Orange’s Mardi Gras Krewe de Fais do do and Lifeshare Blood Center will sponsor what may be the inaugural blood drive in memory of the late Steve Sepulvado, at Orange Savings Bank on 16th Street from 10 a.m.- 6 p.m. Friday and 10 a.m.-3 p.m. Saturday. Donors must provide ID.

Sepulvado, 43, who had worked for Carrier and later his own air conditioning service, passed away from liver cancer Dec. 20. 

“Steve was instrumental in getting our krewe organized and was a charter member,” says Fais do do’s Pam Scales Crew. “Steve was also very active in his church and our community. It was his request that folks commit to donate blood regularly.”

Sepulvado was buried in his family cemetery in Ebarb, La. With the holidays and the out-of-town services, Crew says, “Not many folks got to do anything for him … we figure this is one way folks will have a way to pay tribute to Steve.”

Steve’s brother Robert, retired from Dupont’s Sabine River Works plant, is also a member of the Krewe.

“During his illness he became acutely aware of the importance of a fresh supply of blood,” Robert says. “It was his dying wish that people should donate.”

Organizers hope they can get at least 100 units of blood over the course of the two-day drive.

Fais do do got started after a Krewe started by Landmark Staffing grew too large, Robert says.

In addition to volunteering with the Krewe, Steve Sepulvado also helped the Orange Lions Club, doing A/C work for the annual Lions Carnival and providing refrigeration for food stuffs. 

Steve never missed an opportunity to play a joke on the unsuspecting, Robert says.

“He had lost a leg as a child in a tractor accident and wore an artificial leg,” Robert says. “You really couldn’t tell he had it unless you saw it up close. But we’d be at the beach sometimes and he’d yell, ‘I’m hurt, I’m hurt’ and he would come out of the water carrying his false leg and watch for everyone’s reaction.”

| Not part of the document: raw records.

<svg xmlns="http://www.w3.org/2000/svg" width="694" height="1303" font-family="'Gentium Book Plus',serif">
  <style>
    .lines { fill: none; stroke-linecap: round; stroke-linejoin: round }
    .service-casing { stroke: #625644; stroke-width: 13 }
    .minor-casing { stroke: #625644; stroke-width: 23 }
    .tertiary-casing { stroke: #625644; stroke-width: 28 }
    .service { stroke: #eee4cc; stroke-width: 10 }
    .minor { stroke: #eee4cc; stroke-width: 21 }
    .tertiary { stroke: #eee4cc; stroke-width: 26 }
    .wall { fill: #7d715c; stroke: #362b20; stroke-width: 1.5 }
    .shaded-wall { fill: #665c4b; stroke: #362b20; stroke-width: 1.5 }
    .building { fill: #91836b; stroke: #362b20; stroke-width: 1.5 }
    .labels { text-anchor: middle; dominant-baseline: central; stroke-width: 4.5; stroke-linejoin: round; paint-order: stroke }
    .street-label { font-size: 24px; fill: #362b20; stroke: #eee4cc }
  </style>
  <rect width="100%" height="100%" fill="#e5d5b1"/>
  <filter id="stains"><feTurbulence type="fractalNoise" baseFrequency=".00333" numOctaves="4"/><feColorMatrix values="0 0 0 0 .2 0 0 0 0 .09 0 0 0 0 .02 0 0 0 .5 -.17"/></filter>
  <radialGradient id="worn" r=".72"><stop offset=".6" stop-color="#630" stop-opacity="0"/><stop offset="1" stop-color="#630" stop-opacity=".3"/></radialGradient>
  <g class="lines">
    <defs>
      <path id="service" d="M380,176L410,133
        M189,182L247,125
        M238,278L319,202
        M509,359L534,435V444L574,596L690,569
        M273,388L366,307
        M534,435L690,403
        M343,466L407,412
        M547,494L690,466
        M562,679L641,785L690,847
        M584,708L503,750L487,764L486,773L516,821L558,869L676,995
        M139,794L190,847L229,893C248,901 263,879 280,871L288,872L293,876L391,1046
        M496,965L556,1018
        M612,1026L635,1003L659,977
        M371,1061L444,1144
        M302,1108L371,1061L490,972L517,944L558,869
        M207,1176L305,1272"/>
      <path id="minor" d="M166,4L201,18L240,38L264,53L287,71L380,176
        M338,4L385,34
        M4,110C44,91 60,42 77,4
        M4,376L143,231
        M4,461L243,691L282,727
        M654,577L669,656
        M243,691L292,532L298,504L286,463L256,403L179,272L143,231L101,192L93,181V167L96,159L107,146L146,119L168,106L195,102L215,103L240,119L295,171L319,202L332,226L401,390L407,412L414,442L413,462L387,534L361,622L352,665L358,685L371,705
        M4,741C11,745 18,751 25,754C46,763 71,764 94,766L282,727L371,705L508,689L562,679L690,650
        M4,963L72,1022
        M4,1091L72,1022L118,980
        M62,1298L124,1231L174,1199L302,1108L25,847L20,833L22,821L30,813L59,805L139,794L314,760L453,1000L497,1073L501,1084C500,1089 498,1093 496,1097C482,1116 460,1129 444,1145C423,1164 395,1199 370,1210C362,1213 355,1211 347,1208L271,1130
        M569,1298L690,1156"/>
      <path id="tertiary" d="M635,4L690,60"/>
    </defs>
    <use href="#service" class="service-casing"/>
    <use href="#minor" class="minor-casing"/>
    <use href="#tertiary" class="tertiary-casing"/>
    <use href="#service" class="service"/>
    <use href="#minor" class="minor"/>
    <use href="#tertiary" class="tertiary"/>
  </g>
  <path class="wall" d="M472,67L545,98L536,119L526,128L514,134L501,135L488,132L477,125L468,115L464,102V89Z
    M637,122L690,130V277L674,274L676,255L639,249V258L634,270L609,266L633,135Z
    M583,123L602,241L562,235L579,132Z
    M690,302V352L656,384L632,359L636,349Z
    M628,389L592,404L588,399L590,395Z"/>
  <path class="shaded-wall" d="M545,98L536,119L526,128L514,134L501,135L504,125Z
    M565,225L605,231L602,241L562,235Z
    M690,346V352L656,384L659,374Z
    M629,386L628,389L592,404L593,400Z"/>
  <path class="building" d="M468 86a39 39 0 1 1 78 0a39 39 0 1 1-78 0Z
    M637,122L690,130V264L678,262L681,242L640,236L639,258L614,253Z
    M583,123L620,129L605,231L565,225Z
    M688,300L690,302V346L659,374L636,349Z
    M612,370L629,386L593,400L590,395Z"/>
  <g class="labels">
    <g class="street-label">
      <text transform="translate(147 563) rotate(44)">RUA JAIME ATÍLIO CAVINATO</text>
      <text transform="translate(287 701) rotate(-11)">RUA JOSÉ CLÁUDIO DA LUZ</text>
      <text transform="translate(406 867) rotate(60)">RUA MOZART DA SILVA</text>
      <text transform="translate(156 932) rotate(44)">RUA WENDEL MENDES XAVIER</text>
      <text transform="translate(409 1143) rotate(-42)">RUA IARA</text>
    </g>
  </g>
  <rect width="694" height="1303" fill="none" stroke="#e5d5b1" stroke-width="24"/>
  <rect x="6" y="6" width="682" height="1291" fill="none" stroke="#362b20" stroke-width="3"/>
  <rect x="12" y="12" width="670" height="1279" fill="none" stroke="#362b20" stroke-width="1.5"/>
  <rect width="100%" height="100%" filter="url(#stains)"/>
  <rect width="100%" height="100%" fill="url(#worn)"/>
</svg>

Steve Sepulvado had a degree in business from Stephen F. Austin before he graduated from the Lamar University Air Conditioning School. Angling was a hobby.

“He used to call it ‘catching,’” Robert says. “He would tell us, ‘The term ‘fishing’ just means you’re trying. I actually catch them.’

He was the baby of the family. We were from a family of 10. I was the third one and he was the last, so he was just a little older than my daughter, and of course they got along great.”

In addition to Robert Sepulvado, survivors of Steve Sepulvado include his wife Becky LaFleur Sepulvado, their children (Garrett, Jolee, Aimee) and his son Nate Casebeer; brothers Howard Sepulvado and wife Polly, Michael Sepulvado, Mark Sepulvado and wife Lana; and sisters (Barbara Hanrahan, Carol Camara; and Janet Widmer and husband Dave).